If you haven't put in the priority to update your Py2 to Py3 apps by now, I really think your shop has the wrong priorities. It's not just about Py2/3. Dependency rot is one of the worst forms of technical debt. It often shows broken CI, broken security scanning, lots of generally broken processes that will just keep hurting a team further and further down the line.

Others remarked porting may be easy or feasible in the vast majority of cases, e.g., with Django or Flask-based projects, but there are still many scenarios where porting hits into some kind of stopper, such as an incompatible C extension or an irreplaceable dependency. This is often the case in the computer graphics/visual effects and scientific computing world.

Users and studios are held back because the Python runtime is used inside major applications; Nuke, Houdini, Maya, as well as libraries and APIs. None of them have released a version that runs Python 3 yet. [...] Also, I've worked at a couple studios many people have probably heard of and none of them have unit tests covering much of their code. The focus is on tools that facilitate in-house artists where responsiveness to needs are valued over architecture and completeness.

The entire science stack is "terrible C extensions". This is also the kind of tight-budgeted stuff that needs relatively rare Python/C developers.

Other developers complained that, in spite of all efforts to make the community at large aware of Python 2.7 EOL, Python 2 documentation still offers no hints of that to its viewers.

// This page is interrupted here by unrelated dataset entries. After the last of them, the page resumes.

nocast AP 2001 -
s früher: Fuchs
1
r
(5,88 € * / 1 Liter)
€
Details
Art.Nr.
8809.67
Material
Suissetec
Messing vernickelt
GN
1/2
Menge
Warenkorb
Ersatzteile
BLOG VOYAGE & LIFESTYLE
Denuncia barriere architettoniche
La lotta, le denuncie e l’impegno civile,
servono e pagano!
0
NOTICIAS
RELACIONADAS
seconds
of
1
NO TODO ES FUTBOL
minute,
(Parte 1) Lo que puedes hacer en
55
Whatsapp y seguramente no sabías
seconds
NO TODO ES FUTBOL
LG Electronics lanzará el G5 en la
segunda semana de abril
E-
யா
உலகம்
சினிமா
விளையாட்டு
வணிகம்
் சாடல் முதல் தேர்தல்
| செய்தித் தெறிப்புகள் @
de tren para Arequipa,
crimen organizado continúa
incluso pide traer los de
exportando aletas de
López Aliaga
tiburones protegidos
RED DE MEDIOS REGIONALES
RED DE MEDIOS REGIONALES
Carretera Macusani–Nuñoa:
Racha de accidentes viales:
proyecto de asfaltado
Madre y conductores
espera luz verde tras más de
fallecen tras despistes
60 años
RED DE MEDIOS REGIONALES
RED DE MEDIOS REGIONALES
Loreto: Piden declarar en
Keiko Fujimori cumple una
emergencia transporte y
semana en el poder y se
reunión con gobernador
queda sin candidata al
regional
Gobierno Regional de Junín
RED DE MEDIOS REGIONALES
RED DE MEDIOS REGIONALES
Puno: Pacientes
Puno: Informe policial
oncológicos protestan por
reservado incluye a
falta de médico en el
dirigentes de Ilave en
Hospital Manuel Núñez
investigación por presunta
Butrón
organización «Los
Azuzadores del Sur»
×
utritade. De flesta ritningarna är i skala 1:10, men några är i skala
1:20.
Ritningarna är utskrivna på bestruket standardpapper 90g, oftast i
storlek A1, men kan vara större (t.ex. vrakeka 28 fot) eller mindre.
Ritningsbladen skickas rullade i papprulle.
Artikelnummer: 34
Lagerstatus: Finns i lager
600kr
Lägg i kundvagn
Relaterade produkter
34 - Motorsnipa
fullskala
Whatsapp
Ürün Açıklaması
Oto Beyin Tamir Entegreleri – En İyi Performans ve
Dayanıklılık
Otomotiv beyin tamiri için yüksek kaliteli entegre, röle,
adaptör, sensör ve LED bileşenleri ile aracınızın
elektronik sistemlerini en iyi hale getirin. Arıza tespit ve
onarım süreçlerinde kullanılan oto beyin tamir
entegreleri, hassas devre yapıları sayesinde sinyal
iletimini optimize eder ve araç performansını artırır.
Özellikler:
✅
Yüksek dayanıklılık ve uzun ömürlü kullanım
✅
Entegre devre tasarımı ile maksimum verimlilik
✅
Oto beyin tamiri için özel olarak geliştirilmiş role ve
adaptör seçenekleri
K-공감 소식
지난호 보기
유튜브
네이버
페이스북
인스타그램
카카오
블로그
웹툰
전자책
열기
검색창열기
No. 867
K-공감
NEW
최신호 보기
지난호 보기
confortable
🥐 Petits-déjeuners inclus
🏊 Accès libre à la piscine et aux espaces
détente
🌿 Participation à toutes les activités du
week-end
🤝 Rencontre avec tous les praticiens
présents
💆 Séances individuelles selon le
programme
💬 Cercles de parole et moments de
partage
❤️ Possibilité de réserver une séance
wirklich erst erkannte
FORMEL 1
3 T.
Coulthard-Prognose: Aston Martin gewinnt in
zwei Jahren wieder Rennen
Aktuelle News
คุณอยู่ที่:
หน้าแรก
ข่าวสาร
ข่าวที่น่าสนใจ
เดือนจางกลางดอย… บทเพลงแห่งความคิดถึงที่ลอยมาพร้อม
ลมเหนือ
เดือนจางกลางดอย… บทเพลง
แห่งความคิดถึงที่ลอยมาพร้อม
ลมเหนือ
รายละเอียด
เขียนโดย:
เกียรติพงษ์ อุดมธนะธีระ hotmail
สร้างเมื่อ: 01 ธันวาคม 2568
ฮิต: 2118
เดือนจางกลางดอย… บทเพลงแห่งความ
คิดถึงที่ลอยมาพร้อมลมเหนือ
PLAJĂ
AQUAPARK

Contrast this with the PostgreSQL website, which tells me I'm browsing old docs (because Google still offers old links), see e.g.

This once again brings into focus the "poor" handling of the transition from Python 2 to Python 3 from its very start.

Other developers contrasted the Python approach to a sounder "don't break the user space" approach, which gives languages and systems written using them a longer life, which is often desirable.

We've got a large amount of FORTRAN code from the '70s that works fine with the latest and greatest FORTRAN compilers (barring deprecation warnings which help guide refactoring efforts). Same with C/C++ from the '80s.

As a final note, it is worth remarking that the Python Foundation announcement does not rule out the possibility of other organizations taking the burden to maintain Python 2.7 and keep it up-to-date. For example, RHEL 7 is based on Python 2.7 and guarantees security/maintenance support till June 2024. The same holds true for Google App Engine and other enterprise service providers.